Consumer confidence indicators have softened across the bloc since the war began. Real disposable income has been eroded by higher energy bills and food prices, with low-income households disproportionately affected. National governments have responded with a mix of fuel subsidies, targeted transfers and price caps, but the fiscal space for sustained intervention is constrained in member states still subject to the bloc’s reformed fiscal rules.
The labour market has so far remained a source of relative strength. The unemployment rate edged up to 6.2 percent in February from 6.1 percent in January, a modest increase that nevertheless signals the start of a possible softening. Job vacancy rates have been gradually declining since their post-pandemic peak, suggesting that the imbalance between labour demand and supply is narrowing.

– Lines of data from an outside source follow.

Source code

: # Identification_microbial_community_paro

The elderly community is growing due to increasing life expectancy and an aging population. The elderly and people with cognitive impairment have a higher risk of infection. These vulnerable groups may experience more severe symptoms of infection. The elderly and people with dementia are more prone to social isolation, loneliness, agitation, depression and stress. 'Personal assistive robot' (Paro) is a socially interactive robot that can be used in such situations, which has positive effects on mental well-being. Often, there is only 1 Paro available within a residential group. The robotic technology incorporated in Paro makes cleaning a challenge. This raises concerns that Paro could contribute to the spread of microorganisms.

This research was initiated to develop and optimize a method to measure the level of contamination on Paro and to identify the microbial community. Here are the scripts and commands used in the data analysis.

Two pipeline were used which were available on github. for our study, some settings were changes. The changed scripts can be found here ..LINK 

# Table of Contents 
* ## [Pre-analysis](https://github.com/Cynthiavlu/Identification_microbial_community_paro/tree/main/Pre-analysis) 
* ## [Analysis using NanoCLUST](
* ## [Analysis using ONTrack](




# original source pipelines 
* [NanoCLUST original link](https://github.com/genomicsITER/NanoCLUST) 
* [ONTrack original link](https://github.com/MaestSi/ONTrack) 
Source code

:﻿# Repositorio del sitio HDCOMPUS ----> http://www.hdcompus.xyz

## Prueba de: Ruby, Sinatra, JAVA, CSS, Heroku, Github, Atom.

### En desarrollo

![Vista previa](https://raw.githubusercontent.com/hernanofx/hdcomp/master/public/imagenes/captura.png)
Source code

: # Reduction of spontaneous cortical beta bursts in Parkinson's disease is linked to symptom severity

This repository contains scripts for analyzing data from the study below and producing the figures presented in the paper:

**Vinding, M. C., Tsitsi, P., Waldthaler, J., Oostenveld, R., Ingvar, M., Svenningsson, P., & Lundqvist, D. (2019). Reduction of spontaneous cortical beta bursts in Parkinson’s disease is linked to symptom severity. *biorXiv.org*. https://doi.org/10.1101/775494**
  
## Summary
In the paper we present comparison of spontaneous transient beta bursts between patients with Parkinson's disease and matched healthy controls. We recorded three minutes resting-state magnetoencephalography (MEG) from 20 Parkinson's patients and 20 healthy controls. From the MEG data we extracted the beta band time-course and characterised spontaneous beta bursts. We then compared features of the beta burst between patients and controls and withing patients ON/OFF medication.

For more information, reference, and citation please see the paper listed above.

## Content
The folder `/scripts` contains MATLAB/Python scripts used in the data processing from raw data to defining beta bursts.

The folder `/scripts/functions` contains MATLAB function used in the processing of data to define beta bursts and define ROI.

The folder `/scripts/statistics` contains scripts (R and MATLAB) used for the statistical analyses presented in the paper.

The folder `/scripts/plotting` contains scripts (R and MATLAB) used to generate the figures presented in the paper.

Looking ahead, the trajectory of the eurozone economy depends heavily on the resolution of the Middle East conflict and the path of energy prices. A scenario in which the conflict eases by the end of summer and energy prices retreat would allow a modest recovery in the second half of the year. A prolonged disruption would risk pushing the bloc into a technical recession, a development that would test the policy responses of both Brussels and the European Central Bank.